In contrast, certain embodiments of this disclosure provide a plug and pump manifold system that would replace the many hoses, swivels, and straight joints with low- and high-pressure lines that are pre-rigged in the manifold system and that have adequate flexibility to accommodate the variability of equipment positioning, vibration and other movement. The low- and high-pressure lines may include articulating arms configured to swing out toward the pumping modules. The low-pressure lines may utilize larger lines that reduce the total number of lines required. By utilizing a hammerless connection, the articulating arms further reduce the time requirements and the safety hazards. The articulating arms are not broken loose as part of the rig-down procedure. Relative to conventional systems, the plug and pump manifold system may reduce the number of action steps, and consequently the time requirements and opportunities for injury, by as much as 60% or more. Accordingly, the present disclosure provides for a novel rig and manifold system with advantages over conventional systems.

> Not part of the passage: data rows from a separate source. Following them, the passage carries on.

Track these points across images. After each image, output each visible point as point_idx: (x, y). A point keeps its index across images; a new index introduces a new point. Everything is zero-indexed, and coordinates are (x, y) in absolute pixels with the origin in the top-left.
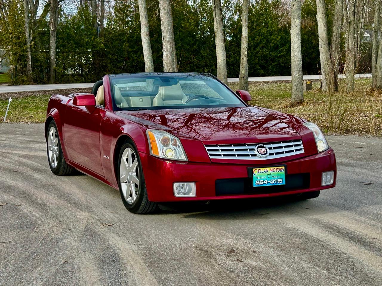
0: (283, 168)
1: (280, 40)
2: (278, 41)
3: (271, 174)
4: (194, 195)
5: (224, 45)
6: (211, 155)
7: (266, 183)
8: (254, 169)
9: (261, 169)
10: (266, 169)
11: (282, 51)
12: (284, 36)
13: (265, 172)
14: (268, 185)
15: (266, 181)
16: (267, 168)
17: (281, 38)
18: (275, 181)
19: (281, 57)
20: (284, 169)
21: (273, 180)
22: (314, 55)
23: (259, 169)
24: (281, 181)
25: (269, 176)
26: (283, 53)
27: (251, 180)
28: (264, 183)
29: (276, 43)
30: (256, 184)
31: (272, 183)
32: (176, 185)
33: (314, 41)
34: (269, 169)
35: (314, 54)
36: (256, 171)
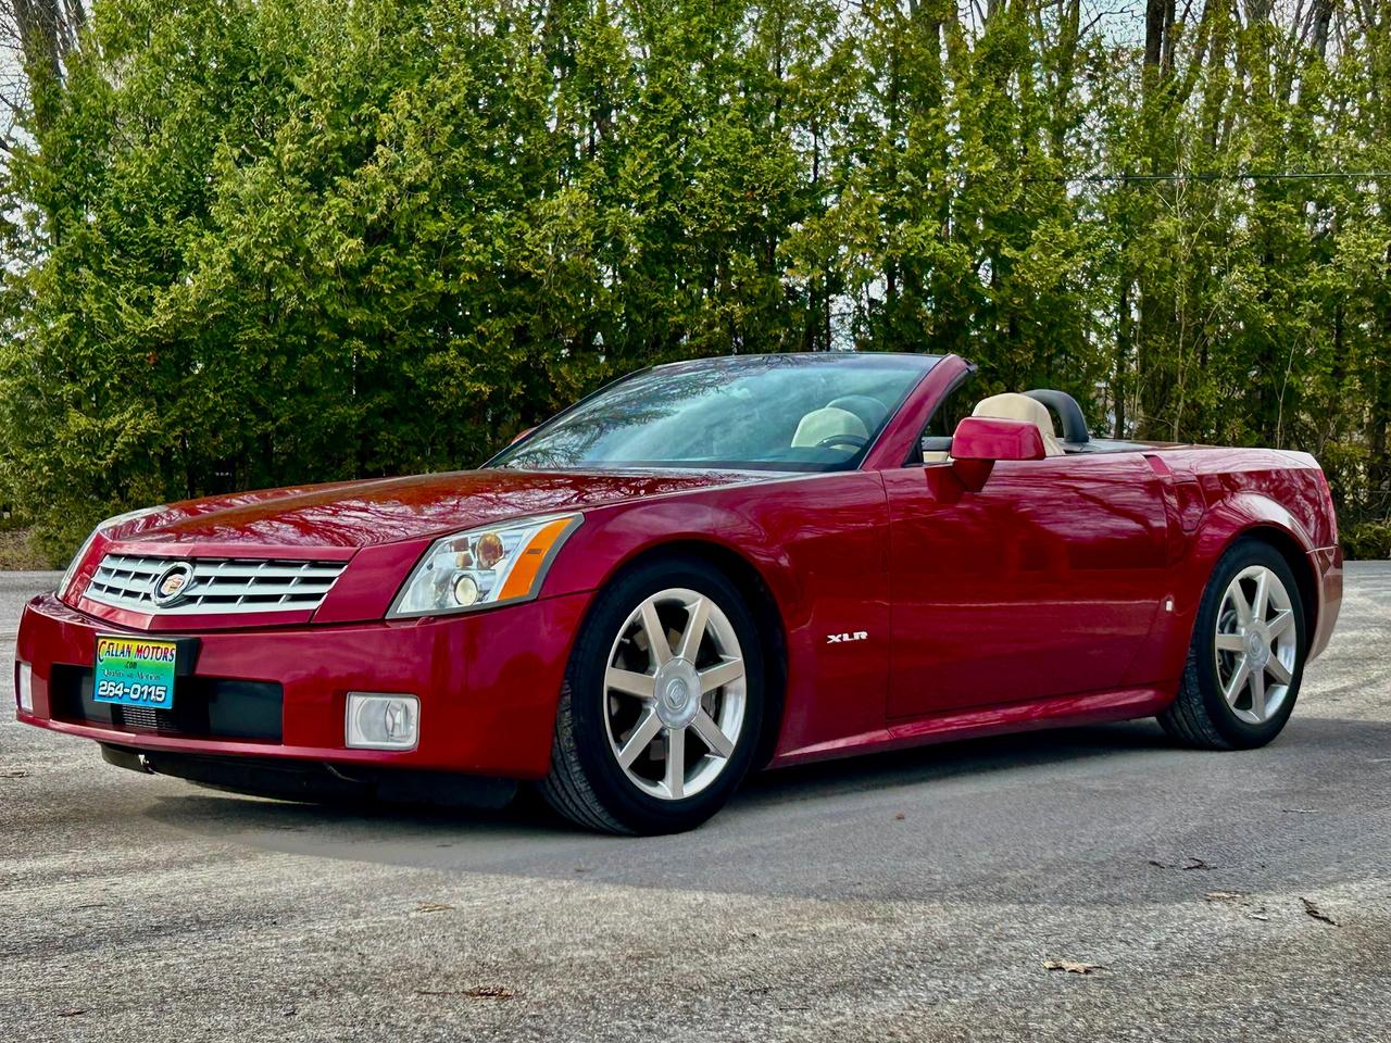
0: (173, 648)
3: (134, 665)
7: (120, 693)
14: (125, 703)
15: (122, 686)
16: (131, 643)
18: (142, 693)
20: (175, 653)
21: (138, 687)
23: (110, 642)
24: (160, 696)
25: (131, 671)
28: (116, 692)
30: (100, 693)
31: (133, 697)
34: (134, 645)
36: (104, 647)
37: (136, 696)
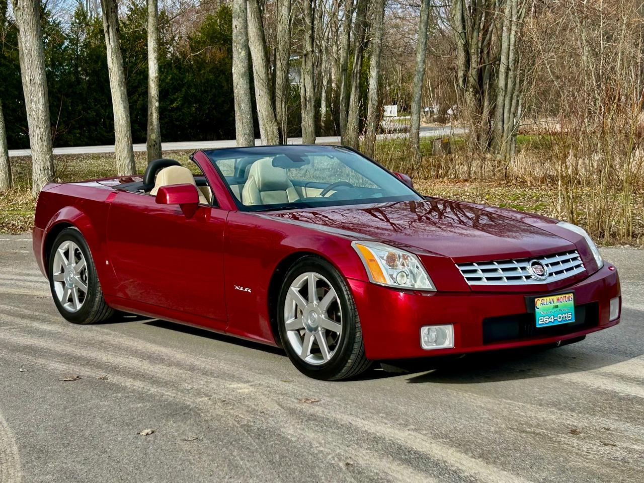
0: (571, 295)
1: (171, 82)
2: (167, 83)
3: (557, 307)
4: (451, 345)
5: (125, 90)
6: (469, 279)
7: (553, 320)
8: (536, 300)
9: (545, 298)
10: (551, 298)
11: (175, 100)
12: (177, 76)
13: (550, 302)
14: (555, 324)
15: (552, 317)
16: (553, 297)
17: (172, 79)
18: (563, 317)
19: (173, 109)
20: (572, 297)
21: (561, 315)
22: (226, 107)
23: (542, 299)
24: (570, 317)
25: (556, 309)
26: (177, 103)
27: (532, 317)
28: (550, 320)
29: (165, 87)
30: (540, 323)
31: (559, 321)
32: (424, 330)
33: (225, 84)
34: (555, 298)
35: (225, 105)
36: (539, 302)
37: (560, 320)
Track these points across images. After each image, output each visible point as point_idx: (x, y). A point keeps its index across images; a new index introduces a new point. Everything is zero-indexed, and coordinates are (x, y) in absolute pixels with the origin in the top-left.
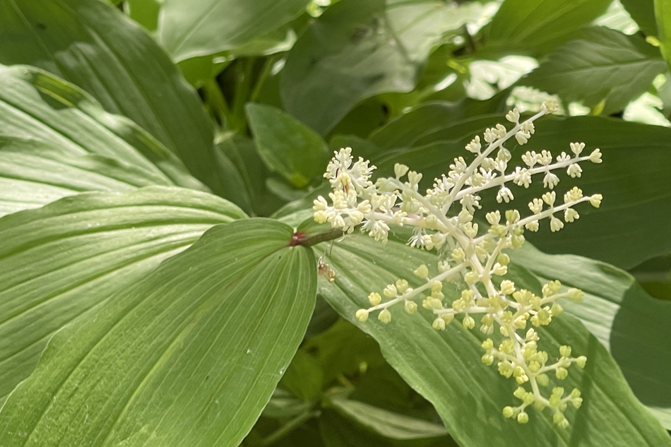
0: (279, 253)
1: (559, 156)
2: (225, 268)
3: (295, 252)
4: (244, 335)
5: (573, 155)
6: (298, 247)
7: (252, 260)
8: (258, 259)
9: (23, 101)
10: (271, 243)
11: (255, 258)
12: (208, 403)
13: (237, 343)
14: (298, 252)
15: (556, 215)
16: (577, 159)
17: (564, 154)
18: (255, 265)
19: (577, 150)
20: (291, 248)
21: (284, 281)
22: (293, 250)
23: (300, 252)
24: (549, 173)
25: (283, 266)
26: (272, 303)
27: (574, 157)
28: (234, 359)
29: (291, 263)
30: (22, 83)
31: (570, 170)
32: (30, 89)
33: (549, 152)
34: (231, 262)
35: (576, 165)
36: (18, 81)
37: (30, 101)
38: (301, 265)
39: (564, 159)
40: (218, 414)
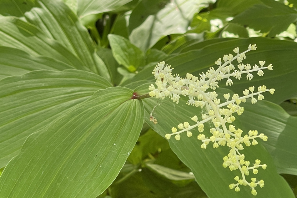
0: (127, 102)
1: (254, 66)
2: (104, 108)
3: (134, 102)
4: (112, 137)
5: (260, 66)
6: (135, 100)
7: (116, 105)
8: (118, 104)
9: (11, 32)
10: (123, 97)
11: (117, 104)
12: (96, 167)
13: (109, 141)
14: (135, 102)
15: (254, 96)
16: (262, 68)
17: (256, 65)
18: (117, 107)
19: (262, 64)
20: (132, 100)
21: (130, 114)
22: (133, 101)
23: (136, 102)
24: (249, 73)
25: (129, 108)
26: (124, 123)
27: (261, 67)
28: (108, 148)
29: (133, 107)
30: (11, 24)
31: (259, 73)
32: (14, 26)
33: (250, 65)
34: (107, 106)
35: (261, 71)
36: (9, 23)
37: (14, 32)
38: (137, 107)
39: (256, 68)
40: (101, 172)
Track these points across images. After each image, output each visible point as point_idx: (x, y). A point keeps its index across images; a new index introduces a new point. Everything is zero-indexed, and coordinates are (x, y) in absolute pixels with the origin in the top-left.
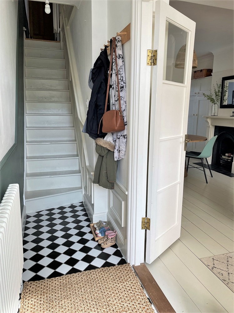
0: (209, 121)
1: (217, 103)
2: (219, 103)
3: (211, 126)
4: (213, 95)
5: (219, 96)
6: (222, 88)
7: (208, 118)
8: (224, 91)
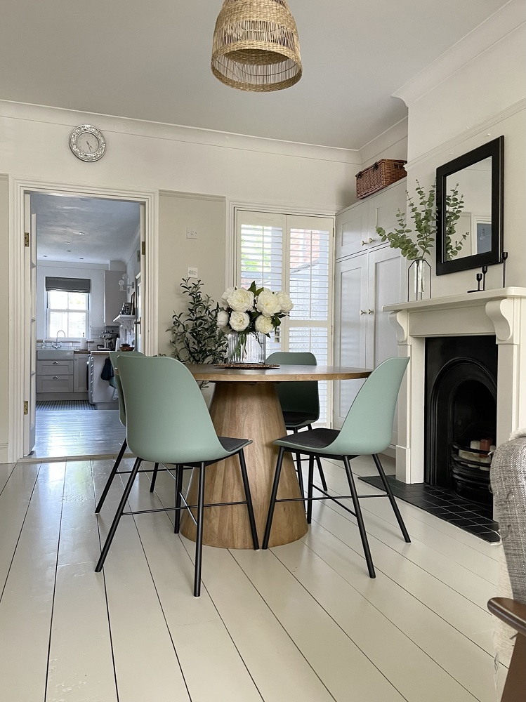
0: (403, 321)
1: (426, 256)
2: (431, 258)
3: (410, 341)
4: (408, 231)
5: (430, 233)
6: (439, 204)
7: (396, 311)
8: (447, 215)
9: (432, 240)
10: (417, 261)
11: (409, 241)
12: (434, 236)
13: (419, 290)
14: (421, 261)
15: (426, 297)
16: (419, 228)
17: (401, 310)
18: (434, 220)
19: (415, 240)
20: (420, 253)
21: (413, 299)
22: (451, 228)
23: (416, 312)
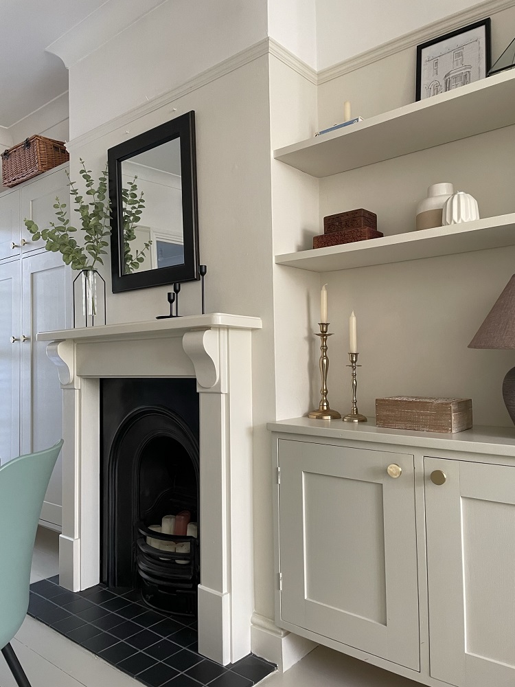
0: (68, 357)
1: (97, 265)
2: (105, 269)
3: (78, 383)
4: (73, 230)
5: (102, 235)
6: (112, 197)
7: (58, 341)
8: (125, 214)
9: (105, 244)
10: (86, 272)
11: (73, 243)
12: (107, 239)
13: (90, 313)
14: (90, 272)
15: (99, 322)
16: (86, 226)
17: (64, 340)
18: (106, 217)
19: (81, 243)
20: (90, 260)
21: (80, 324)
22: (130, 231)
23: (85, 343)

Therefore, the present disclosure is well adapted to attain the ends and advantages mentioned as well as those that are inherent therein. The particular embodiments disclosed above are illustrative only, as the present disclosure may be modified and practiced in different but equivalent manners apparent to those skilled in the art having the benefit of the teachings herein. Furthermore, no limitations are intended to the details of construction or design herein shown, other than as described in the claims below. It is therefore evident that the particular illustrative embodiments disclosed above may be altered or modified and all such variations are considered within the scope and spirit of the present disclosure. The indefinite articles “a” or “an”, as used in the claims, are defined herein to mean one or more than one of the element that it introduces. Also, the terms in the claims have their plain, ordinary meaning unless otherwise explicitly and clearly defined by the patentee.